The 0.07 bit problem
Take Llama 3's 70B variant, trained on 15 trillion tokens. Karpathy's back-of-envelope math on the podcast puts the model's effective storage at roughly 0.07 bits per token it read. That is the figure he gave on air, and it is small. For comparison, during inference the KV cache holds around 320 kilobytes per token of in-context material. The ratio between the two numbers is somewhere near 35 million to one.
Translation: after reading most of the open web, the model remembers almost nothing of it with any precision. It has a vague, lossy impression. Parameters are doing something else, which is acting as memory hardware for a noisy compression job.
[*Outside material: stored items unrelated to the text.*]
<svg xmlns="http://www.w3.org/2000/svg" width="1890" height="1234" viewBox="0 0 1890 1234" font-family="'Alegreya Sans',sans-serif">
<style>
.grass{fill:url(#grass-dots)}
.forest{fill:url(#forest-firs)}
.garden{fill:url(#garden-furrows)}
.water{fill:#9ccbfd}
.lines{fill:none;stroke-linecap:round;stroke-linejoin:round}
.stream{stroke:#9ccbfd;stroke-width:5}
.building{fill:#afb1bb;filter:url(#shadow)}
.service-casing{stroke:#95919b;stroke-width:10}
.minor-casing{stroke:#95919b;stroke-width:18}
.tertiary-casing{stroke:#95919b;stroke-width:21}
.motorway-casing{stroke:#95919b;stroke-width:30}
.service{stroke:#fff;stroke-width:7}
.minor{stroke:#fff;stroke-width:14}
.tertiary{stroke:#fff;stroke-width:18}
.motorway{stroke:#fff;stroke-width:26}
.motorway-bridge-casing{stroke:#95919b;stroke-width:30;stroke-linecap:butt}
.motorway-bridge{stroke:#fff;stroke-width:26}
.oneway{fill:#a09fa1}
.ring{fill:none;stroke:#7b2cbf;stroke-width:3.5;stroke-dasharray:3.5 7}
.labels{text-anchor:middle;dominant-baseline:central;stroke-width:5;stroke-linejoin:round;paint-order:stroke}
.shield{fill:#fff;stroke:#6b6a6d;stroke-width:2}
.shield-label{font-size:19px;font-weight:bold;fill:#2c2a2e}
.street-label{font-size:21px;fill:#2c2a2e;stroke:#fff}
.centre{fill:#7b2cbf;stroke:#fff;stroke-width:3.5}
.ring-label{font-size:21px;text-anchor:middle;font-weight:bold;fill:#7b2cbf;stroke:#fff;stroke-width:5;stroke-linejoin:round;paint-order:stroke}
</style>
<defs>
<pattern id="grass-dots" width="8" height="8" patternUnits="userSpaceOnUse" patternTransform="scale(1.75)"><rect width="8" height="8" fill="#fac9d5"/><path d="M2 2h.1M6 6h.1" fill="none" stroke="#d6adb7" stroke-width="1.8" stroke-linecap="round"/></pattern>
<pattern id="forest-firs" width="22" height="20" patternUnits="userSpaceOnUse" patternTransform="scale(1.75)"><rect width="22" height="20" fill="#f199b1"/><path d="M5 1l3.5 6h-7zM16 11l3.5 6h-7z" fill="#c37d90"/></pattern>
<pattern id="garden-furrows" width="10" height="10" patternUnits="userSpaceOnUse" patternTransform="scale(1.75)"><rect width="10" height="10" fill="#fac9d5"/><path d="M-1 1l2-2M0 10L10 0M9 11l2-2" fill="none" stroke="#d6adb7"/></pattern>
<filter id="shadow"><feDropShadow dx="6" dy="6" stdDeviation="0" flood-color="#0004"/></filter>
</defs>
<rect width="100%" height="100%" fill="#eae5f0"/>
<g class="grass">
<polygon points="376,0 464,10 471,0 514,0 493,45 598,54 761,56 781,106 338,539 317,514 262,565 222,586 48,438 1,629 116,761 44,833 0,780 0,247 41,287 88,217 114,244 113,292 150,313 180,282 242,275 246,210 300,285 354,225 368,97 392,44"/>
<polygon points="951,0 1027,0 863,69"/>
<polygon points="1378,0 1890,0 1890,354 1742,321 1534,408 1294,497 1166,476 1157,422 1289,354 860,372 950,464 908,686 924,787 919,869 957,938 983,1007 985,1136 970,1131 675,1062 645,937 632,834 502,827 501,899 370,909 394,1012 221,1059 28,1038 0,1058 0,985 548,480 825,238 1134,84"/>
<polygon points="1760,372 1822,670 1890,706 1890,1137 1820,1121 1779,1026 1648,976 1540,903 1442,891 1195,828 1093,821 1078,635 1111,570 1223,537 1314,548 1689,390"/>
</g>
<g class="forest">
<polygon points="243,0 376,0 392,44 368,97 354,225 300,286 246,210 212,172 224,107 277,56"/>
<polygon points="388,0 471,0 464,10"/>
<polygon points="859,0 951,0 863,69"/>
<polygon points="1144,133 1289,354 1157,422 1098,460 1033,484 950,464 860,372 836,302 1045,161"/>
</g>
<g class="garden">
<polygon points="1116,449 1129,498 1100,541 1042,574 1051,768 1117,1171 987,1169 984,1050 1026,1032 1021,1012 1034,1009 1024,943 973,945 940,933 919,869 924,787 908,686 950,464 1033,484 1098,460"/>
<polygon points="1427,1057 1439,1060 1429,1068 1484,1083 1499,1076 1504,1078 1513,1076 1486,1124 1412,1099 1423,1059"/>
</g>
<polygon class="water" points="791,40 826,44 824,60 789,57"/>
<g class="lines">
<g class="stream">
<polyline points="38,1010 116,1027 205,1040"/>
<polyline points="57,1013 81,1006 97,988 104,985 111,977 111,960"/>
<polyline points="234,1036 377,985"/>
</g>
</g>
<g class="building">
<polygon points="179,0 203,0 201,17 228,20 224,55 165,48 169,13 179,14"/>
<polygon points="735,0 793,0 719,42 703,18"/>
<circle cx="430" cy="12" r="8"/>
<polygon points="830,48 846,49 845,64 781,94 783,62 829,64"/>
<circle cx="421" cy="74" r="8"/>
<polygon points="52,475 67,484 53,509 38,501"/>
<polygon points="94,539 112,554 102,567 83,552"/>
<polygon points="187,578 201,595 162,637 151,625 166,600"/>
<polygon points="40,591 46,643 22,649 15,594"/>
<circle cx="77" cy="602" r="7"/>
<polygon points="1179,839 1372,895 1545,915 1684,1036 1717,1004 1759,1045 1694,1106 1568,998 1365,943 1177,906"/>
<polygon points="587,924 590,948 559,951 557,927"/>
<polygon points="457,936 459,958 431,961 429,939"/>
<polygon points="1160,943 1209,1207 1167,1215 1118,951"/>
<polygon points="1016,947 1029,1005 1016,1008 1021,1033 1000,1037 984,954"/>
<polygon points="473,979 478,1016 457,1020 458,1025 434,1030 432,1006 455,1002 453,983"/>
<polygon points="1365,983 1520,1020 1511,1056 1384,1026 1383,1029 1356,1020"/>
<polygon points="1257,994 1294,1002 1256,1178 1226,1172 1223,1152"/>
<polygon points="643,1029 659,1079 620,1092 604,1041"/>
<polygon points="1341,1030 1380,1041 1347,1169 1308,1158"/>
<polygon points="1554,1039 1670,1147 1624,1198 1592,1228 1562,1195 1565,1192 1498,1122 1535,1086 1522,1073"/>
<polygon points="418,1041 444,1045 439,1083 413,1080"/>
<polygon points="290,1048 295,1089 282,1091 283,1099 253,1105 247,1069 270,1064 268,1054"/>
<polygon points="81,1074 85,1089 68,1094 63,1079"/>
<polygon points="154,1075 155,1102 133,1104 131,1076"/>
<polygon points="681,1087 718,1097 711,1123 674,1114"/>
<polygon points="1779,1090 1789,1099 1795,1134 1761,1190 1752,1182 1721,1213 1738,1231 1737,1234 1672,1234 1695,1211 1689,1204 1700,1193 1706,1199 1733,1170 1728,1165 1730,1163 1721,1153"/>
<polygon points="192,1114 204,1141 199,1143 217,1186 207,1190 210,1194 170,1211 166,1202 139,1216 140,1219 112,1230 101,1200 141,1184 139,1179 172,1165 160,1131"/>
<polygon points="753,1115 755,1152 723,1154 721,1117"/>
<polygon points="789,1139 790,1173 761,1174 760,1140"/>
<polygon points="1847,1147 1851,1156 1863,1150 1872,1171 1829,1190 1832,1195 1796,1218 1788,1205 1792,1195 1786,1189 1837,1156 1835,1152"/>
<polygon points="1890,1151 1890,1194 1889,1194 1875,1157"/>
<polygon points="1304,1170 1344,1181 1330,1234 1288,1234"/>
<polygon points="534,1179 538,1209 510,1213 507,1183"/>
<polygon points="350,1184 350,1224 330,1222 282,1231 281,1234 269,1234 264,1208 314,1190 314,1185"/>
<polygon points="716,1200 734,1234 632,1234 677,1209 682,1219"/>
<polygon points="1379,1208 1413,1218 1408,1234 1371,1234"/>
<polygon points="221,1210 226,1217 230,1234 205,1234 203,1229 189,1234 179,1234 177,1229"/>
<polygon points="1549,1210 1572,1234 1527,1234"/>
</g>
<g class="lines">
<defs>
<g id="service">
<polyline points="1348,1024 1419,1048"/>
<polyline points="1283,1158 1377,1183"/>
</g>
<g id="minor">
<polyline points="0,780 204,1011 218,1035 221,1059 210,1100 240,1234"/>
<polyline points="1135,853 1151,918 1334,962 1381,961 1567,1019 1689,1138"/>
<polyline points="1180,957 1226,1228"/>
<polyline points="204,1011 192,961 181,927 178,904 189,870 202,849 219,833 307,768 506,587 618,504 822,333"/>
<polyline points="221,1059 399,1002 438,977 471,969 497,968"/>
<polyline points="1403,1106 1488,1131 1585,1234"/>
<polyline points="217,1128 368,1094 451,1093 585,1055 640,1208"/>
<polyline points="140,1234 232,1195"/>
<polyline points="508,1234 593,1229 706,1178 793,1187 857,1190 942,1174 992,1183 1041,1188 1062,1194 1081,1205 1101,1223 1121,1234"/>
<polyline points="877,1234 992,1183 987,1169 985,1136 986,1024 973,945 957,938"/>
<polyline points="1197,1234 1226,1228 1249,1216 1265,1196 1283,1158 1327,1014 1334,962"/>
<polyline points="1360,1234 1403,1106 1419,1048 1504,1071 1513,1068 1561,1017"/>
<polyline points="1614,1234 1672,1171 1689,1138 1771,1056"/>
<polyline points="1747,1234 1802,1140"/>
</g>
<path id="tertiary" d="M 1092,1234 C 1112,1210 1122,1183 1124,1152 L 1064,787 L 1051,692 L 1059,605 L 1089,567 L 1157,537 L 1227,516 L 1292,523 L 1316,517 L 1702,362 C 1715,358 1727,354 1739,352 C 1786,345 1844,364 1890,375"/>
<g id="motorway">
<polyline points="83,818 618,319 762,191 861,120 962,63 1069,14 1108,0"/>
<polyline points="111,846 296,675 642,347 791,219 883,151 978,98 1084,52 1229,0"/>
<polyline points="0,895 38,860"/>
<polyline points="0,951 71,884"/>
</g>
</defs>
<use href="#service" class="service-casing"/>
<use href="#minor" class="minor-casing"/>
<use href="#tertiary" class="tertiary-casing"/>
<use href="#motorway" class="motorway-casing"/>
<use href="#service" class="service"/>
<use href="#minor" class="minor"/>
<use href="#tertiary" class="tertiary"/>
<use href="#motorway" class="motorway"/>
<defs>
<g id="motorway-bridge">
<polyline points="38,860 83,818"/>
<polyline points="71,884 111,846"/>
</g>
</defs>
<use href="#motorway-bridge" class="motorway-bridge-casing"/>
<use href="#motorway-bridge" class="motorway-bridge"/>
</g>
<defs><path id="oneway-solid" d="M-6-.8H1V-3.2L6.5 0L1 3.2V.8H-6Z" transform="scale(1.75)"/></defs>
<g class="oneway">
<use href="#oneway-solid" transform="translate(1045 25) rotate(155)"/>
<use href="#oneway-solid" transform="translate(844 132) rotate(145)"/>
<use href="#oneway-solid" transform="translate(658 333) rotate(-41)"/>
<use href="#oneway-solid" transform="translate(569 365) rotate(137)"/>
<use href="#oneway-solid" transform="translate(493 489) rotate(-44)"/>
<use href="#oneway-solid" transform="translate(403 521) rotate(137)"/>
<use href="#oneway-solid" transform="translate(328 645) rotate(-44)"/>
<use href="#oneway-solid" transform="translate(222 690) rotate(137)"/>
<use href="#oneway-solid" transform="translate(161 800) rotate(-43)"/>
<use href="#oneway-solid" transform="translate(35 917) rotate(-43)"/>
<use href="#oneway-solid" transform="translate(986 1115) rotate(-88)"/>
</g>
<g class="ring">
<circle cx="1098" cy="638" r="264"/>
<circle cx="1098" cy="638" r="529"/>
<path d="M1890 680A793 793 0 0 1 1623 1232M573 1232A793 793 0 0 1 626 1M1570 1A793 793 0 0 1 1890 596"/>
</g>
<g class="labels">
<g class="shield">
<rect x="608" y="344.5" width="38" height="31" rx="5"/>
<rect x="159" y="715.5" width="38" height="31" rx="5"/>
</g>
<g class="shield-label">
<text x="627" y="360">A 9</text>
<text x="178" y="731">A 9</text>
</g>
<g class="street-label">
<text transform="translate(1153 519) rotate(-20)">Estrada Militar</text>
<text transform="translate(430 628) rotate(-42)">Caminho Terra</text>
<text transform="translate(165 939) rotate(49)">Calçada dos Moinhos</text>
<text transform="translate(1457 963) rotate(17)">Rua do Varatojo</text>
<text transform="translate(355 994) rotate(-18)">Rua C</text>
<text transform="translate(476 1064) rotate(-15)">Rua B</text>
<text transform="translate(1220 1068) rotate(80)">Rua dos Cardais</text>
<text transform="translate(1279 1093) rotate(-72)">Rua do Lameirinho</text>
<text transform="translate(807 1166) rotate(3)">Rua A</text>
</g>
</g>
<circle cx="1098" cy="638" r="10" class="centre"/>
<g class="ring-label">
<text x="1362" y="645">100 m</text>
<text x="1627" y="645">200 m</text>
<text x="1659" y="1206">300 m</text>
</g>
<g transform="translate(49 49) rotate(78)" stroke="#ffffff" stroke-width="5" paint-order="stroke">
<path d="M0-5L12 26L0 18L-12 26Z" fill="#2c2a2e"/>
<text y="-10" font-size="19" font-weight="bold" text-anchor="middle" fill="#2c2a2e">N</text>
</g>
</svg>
Why is the signal so thin? Because the pre-training corpus is mostly junk. Not Wikipedia and the Wall Street Journal, whatever your mental image of "the internet" looks like. Open the random middle of a real web dump and you get stock tickers, broken HTML, spam, SEO slop, and prose that barely parses. Karpathy's framing is that labs are building trillion-parameter compression engines because that is what it takes to squeeze a coherent worldview out of that slurry.
What he actually wants
The alternative he keeps pitching is a "cognitive core." In a post on X, he described it as a few-billion-parameter model that deliberately gives up encyclopedic recall for capability. Always-on, aggressively tool-using, multimodal at both input and output, with local fine-tuning slots for personalization. Facts live outside the model. The model looks them up.
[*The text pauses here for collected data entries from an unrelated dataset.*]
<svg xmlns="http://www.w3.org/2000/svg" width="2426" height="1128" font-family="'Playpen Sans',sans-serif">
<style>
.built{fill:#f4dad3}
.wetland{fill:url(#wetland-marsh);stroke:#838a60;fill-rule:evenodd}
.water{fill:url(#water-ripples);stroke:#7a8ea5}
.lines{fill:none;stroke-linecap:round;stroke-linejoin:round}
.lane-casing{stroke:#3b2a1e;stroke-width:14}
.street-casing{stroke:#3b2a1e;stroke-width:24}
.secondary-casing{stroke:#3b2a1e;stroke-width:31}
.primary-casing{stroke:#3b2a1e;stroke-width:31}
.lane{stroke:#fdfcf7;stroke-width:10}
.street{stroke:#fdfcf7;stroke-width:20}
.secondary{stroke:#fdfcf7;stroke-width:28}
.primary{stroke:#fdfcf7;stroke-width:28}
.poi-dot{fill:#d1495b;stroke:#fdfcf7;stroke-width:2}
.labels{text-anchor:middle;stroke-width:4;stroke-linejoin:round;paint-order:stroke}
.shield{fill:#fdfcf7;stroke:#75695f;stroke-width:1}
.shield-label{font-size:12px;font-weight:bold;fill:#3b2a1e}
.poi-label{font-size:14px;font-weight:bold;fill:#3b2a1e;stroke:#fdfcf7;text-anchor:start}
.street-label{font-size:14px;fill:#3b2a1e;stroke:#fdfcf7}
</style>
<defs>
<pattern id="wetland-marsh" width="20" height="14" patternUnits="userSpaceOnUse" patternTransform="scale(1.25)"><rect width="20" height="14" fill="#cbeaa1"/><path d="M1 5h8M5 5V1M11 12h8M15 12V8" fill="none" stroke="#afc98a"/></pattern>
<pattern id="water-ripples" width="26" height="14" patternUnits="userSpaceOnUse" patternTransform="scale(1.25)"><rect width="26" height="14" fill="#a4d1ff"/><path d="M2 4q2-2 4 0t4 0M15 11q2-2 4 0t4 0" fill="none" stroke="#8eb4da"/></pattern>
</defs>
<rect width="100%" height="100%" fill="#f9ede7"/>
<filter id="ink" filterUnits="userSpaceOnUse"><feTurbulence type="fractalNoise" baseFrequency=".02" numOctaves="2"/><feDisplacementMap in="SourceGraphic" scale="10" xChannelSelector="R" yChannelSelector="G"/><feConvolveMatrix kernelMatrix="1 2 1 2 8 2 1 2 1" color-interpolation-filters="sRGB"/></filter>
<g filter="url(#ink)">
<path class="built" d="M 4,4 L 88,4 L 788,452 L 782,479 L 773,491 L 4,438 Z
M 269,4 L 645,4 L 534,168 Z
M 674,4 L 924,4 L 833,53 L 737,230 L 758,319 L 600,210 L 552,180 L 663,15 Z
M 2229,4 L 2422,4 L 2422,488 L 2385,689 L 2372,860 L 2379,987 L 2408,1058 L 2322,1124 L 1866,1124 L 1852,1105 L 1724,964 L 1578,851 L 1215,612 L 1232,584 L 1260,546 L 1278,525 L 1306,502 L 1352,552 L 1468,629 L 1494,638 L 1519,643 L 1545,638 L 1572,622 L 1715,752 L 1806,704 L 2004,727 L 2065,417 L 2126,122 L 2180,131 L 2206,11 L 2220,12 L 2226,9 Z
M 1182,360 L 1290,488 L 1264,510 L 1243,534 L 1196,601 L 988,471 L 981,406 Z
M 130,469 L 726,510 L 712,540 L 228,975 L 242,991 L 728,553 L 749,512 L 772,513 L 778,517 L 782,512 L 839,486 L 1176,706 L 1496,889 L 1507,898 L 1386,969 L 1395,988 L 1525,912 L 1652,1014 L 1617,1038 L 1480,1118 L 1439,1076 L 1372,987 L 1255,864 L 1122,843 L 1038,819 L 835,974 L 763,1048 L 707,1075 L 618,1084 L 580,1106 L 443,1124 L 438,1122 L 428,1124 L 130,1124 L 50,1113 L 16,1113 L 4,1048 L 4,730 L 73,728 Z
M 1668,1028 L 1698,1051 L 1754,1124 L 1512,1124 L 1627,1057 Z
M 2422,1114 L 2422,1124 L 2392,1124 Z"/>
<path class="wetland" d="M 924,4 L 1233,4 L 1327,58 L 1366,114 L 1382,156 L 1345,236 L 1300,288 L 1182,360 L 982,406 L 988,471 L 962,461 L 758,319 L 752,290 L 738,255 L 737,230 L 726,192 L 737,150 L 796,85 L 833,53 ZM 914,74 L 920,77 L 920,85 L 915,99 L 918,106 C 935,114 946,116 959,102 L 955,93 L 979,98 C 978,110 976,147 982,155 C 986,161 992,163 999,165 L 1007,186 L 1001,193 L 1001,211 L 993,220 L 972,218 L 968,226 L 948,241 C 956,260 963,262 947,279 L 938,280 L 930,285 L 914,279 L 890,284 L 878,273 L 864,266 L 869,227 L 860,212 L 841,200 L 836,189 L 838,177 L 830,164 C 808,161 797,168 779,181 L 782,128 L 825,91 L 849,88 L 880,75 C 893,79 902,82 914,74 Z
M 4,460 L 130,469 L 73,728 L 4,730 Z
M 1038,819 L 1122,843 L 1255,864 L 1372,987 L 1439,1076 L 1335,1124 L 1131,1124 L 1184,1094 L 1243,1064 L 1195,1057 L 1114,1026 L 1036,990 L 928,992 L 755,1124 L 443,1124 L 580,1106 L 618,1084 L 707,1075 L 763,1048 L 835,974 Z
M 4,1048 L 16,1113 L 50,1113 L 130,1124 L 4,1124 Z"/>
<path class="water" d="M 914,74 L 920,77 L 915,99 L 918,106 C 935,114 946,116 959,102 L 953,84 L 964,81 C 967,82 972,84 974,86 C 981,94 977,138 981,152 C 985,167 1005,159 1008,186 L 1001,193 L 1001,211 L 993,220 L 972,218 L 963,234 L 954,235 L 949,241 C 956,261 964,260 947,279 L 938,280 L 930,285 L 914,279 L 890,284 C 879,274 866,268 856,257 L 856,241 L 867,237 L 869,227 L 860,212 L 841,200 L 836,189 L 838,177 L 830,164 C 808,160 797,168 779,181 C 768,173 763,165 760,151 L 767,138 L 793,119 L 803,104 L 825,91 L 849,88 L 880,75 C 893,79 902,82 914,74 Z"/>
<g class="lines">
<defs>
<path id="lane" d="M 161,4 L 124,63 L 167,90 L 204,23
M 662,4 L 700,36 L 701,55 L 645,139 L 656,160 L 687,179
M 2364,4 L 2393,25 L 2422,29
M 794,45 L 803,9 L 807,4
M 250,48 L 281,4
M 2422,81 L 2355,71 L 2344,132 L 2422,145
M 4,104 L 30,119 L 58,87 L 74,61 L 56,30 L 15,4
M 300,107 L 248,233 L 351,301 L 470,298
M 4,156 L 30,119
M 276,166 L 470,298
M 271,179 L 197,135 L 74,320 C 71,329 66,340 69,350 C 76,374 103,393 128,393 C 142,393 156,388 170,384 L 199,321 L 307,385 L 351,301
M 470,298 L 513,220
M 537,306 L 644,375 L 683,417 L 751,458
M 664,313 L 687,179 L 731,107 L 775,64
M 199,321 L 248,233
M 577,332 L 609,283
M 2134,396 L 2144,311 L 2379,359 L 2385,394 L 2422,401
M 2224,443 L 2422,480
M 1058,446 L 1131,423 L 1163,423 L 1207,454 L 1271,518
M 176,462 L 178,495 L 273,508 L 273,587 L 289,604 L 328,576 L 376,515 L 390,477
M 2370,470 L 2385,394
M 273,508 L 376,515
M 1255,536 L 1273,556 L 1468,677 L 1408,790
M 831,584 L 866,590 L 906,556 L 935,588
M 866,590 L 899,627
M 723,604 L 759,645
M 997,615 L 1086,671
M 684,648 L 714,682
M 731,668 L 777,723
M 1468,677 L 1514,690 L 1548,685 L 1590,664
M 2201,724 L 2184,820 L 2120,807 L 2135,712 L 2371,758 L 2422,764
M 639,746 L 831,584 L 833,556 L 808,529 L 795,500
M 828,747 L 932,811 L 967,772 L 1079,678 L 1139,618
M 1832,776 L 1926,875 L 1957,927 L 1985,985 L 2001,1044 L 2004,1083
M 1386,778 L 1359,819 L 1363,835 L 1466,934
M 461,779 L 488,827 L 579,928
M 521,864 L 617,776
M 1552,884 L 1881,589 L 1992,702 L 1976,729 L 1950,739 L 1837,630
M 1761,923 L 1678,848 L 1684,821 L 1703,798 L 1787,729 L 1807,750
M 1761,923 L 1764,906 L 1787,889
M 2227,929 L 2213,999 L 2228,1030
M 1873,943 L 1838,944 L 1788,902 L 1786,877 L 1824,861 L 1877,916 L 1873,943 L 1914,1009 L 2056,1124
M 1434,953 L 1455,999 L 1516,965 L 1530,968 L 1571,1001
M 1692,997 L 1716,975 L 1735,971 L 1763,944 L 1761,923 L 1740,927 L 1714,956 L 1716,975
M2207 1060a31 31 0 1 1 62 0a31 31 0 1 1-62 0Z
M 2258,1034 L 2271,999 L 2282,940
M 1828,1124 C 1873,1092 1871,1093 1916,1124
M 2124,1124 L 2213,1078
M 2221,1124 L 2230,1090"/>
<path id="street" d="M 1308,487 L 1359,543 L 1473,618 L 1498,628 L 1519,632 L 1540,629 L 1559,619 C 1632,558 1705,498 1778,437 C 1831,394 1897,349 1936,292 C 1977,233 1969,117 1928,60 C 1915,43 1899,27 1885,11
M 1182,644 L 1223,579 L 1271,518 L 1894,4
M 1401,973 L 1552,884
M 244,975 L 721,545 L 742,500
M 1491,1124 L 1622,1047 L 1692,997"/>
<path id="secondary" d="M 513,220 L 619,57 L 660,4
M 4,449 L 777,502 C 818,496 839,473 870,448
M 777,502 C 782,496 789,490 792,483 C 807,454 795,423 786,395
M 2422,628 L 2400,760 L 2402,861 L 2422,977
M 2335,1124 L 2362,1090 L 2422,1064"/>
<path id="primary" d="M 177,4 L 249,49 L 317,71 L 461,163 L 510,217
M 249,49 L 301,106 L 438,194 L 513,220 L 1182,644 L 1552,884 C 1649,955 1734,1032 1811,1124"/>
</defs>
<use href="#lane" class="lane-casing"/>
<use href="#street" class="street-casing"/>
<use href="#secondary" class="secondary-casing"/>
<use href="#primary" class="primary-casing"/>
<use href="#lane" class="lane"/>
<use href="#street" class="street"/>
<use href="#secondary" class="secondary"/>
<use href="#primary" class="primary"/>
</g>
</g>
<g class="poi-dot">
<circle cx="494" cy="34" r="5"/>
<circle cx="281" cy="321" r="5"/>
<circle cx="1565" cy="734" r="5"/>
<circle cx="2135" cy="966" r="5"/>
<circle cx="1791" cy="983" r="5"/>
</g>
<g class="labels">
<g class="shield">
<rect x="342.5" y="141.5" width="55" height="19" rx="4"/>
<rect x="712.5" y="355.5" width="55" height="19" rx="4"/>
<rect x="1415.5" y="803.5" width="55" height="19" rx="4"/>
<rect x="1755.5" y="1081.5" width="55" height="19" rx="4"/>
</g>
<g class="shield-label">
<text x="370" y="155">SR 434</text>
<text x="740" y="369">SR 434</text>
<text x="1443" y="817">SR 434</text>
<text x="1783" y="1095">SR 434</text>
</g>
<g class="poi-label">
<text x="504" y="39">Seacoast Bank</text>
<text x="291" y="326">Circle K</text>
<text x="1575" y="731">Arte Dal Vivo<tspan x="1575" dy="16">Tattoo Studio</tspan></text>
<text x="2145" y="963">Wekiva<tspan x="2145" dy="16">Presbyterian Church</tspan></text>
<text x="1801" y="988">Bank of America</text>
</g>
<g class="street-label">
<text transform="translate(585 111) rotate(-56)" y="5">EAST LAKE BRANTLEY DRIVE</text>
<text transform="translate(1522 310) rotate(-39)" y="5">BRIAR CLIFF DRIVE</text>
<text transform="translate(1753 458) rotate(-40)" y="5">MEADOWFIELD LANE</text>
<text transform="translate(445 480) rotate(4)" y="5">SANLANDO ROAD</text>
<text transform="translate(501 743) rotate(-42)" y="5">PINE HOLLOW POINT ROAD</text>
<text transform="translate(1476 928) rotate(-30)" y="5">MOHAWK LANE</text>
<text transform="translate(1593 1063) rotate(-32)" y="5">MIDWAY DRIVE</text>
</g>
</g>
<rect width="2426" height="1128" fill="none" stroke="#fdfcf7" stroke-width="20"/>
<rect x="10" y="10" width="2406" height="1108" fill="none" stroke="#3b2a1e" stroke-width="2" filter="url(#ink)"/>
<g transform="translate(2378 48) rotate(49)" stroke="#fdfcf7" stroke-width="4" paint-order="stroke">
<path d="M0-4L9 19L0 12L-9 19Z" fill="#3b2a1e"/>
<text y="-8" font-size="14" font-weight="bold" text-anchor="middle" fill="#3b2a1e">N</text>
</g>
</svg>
His example was oddly specific. The core does not need to memorize that William the Conqueror's reign ended in September 1087. It should recognize the name, know it does not know the date, and fetch it. Same for SHA-256 hashes. Compute them when the user asks, do not bake them into weights.
On the podcast he pushed the target size lower. A billion parameters, maybe, if the training data were clean enough. When Patel suggested the floor could be even smaller, Karpathy pulled back: a billion knobs is probably the minimum for "something interesting." His words, and he admitted he already felt contrarian at that number.
The catch nobody is solving
There is no clean internet. That is the part of the plan that stays wavy. Synthetic data has its own collapse problems, which Karpathy warned about separately in the same interview. Curated high-quality pre-training corpora are a research frontier, not a shipping product, and most of the public work here lives in papers rather than deployed models.
The industry is drifting this direction anyway. Open models like Gemma and Qwen keep getting better at reasoning benchmarks while sitting in the 1B to 10B range, and inference prices have dropped sharply over the past two years on the back of smaller, better-trained checkpoints. Whether any of this crosses into the "cognitive core" Karpathy imagines is a separate question, and one that probably does not get answered in 2026.
Dwarkesh's full interview runs about two hours. The cognitive core segment sits in the first half, between the AGI-timeline discussion and Karpathy's broadside against reinforcement learning, which he calls terrible on roughly the same grounds.